An Express.js-based Model Context Protocol server that offers cryptographic utilities—key pair generation, shared secret derivation, and AES-CCM encryption/decryption—alongside SSE for real-time messaging.

Capabilities

Resources
Access data sources
Tools
Execute functions
Prompts
Pre-built templates
Sampling
AI model interactions

Overview

The Tiny Cryptography MCP Server is a lightweight, Express.js‑based service that exposes a suite of cryptographic primitives via the Model Context Protocol (MCP). By offering key‑pair generation, shared‑secret derivation, and AES‑CCM encryption/decryption through well‑defined MCP tools, it enables AI assistants to perform end‑to‑end secure communication with external systems or other agents without embedding sensitive keys in the model itself. This abstraction is especially valuable for developers building AI‑driven workflows that require confidentiality, integrity, and authenticity—such as encrypted message passing between chatbots, secure data exchange in multi‑tenant applications, or private user‑to‑user messaging over public networks.

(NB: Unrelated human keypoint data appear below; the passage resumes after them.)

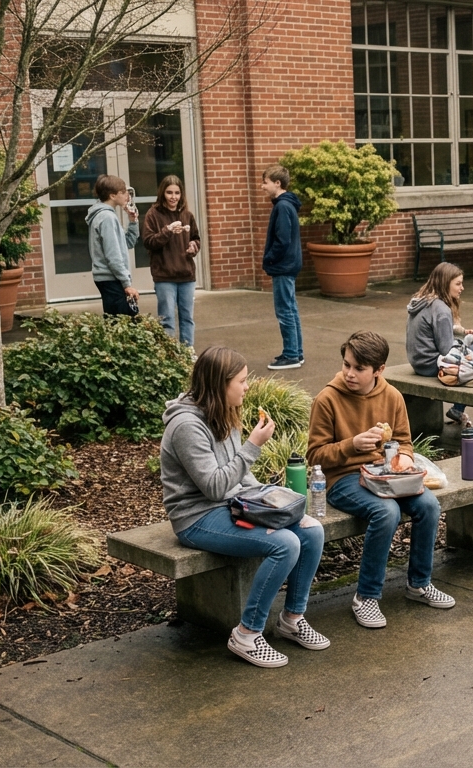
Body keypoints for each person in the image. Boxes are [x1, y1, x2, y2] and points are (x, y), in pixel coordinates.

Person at [161, 346, 327, 668]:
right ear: (220, 385)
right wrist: (253, 446)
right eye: (241, 380)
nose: (247, 386)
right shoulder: (186, 427)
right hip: (196, 517)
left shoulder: (224, 411)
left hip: (233, 505)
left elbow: (241, 476)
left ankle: (292, 619)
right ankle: (247, 633)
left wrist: (279, 507)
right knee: (285, 545)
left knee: (311, 530)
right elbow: (214, 487)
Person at [307, 331, 454, 628]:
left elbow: (403, 442)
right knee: (386, 512)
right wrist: (352, 445)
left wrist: (405, 459)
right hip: (342, 479)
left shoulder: (392, 396)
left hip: (386, 475)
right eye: (347, 365)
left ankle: (419, 584)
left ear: (379, 370)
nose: (349, 373)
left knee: (428, 505)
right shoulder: (327, 399)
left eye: (359, 369)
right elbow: (315, 456)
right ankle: (367, 596)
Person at [407, 261, 473, 426]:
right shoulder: (441, 309)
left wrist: (459, 331)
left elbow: (433, 330)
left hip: (418, 361)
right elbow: (446, 350)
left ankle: (457, 410)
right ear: (446, 284)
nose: (462, 288)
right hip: (432, 365)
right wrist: (466, 344)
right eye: (458, 284)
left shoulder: (422, 300)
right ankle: (458, 409)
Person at [141, 175, 201, 348]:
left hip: (186, 275)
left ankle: (187, 352)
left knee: (187, 318)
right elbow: (148, 242)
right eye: (169, 193)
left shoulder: (187, 215)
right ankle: (170, 355)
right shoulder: (153, 215)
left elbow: (196, 237)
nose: (173, 197)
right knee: (167, 319)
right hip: (165, 275)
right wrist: (167, 231)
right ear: (162, 193)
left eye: (177, 193)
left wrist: (193, 246)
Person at [261, 164, 304, 370]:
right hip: (288, 265)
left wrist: (269, 258)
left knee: (285, 311)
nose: (263, 186)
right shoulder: (286, 205)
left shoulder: (282, 207)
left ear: (277, 183)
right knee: (291, 309)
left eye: (266, 182)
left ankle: (291, 355)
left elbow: (282, 240)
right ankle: (296, 352)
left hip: (283, 266)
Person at [86, 174, 140, 317]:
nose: (127, 195)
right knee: (121, 324)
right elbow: (113, 256)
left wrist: (133, 222)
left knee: (117, 323)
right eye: (123, 192)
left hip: (110, 278)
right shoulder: (107, 218)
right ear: (113, 196)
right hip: (111, 279)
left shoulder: (107, 215)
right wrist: (127, 284)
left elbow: (128, 243)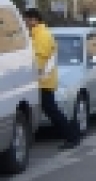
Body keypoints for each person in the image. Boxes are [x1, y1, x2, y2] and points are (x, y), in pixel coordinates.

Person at [23, 8, 80, 150]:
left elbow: (39, 59)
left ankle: (72, 136)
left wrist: (27, 73)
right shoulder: (37, 34)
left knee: (51, 110)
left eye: (27, 20)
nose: (25, 23)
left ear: (34, 20)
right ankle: (73, 133)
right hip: (42, 80)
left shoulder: (42, 35)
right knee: (50, 110)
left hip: (43, 81)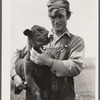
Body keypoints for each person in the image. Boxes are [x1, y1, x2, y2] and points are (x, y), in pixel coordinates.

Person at [11, 0, 85, 100]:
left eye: (61, 16)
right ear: (49, 17)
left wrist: (49, 62)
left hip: (63, 96)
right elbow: (16, 53)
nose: (57, 21)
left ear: (68, 16)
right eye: (53, 17)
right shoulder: (40, 37)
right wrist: (14, 75)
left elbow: (75, 66)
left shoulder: (76, 41)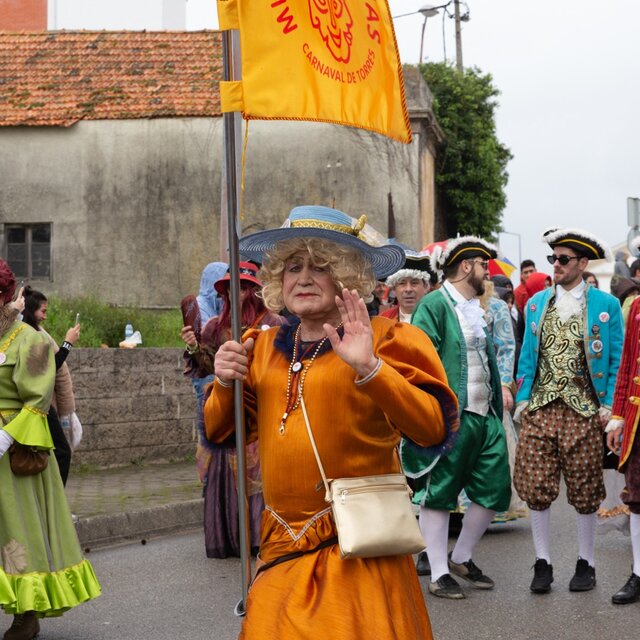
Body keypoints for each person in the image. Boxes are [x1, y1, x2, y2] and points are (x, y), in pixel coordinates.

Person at [205, 205, 459, 639]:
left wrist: (371, 369)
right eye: (293, 267)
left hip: (357, 546)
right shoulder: (258, 347)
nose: (303, 278)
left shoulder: (389, 339)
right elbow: (221, 431)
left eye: (320, 266)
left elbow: (432, 428)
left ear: (346, 276)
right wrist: (225, 381)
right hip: (280, 549)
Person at [514, 228, 623, 594]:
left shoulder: (606, 306)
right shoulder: (536, 304)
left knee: (585, 486)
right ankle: (542, 561)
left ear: (582, 263)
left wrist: (609, 407)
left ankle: (586, 561)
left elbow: (616, 359)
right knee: (536, 484)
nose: (556, 265)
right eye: (553, 258)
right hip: (541, 407)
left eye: (563, 259)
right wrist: (523, 399)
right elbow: (527, 355)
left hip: (585, 410)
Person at [405, 236, 512, 599]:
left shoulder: (475, 307)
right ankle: (438, 573)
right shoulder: (434, 305)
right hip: (451, 415)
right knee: (439, 492)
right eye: (483, 265)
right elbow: (419, 361)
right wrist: (431, 411)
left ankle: (461, 556)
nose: (487, 272)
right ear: (466, 266)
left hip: (485, 414)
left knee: (495, 489)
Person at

At its core, the server implements four main tools: generateKeyPair, which creates an SJCL P‑256 elliptic‑curve key pair while keeping the private key confidential; deriveSharedSecret, which computes a shared secret from one party’s private key and the other’s public key; encrypt, which protects payloads using SJCL AES‑CCM with the derived secret; and decrypt, which reverses that process. These operations are exposed through MCP’s standard request/response format, allowing any compliant language model to invoke them as if they were native functions. The server also supports Server‑Sent Events (SSE) for real‑time, low‑latency communication—a critical feature when an AI model needs to stream encrypted updates or listen for key exchange events without polling.

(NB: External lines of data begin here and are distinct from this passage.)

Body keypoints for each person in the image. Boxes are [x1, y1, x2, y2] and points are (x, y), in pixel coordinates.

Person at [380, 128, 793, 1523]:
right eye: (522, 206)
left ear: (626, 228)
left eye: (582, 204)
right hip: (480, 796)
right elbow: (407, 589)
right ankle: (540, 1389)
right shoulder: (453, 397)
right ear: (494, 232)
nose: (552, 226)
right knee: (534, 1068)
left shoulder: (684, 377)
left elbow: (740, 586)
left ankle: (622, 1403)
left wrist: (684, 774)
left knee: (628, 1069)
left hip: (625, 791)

Developers can integrate this MCP server into a variety of AI workflows. For instance, an LLM orchestrator might use generateKeyPair to bootstrap a secure channel with another assistant, exchange public keys over the network, and then use encrypt/decrypt to protect subsequent message exchanges. In a multi‑tenant SaaS platform, each tenant could obtain its own key pair from the MCP server, ensuring that data shared between tenants remains isolated. The SSE endpoint further enables event‑driven architectures where the model reacts instantly to cryptographic events, such as a key compromise alert or a new session initiation.

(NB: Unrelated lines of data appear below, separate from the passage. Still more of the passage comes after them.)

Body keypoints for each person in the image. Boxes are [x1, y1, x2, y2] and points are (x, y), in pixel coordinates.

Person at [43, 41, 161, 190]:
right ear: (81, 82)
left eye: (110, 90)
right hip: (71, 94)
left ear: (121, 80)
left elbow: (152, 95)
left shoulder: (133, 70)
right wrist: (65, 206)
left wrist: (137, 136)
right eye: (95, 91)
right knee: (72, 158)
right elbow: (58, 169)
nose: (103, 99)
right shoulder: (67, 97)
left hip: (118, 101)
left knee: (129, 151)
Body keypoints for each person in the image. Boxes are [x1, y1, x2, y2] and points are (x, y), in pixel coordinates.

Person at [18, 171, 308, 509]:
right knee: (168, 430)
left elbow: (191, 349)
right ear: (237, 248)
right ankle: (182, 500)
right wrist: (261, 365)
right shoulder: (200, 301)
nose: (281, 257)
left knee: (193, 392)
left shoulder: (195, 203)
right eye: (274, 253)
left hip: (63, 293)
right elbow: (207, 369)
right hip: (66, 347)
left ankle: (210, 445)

What sets this server apart is its reliance on the Stanford JavaScript Crypto Library (SJCL), a battle‑tested cryptographic toolkit that guarantees strong security properties while remaining fully client‑side compatible. By packaging SJCL operations behind MCP, the server sidesteps common pitfalls of manual cryptography—key mishandling, insecure defaults, or inconsistent padding—providing developers with a single source of truth for all cryptographic needs. The result is a robust, standards‑compliant foundation that lets AI assistants focus on high‑level reasoning while delegating sensitive operations to a proven, auditable backend.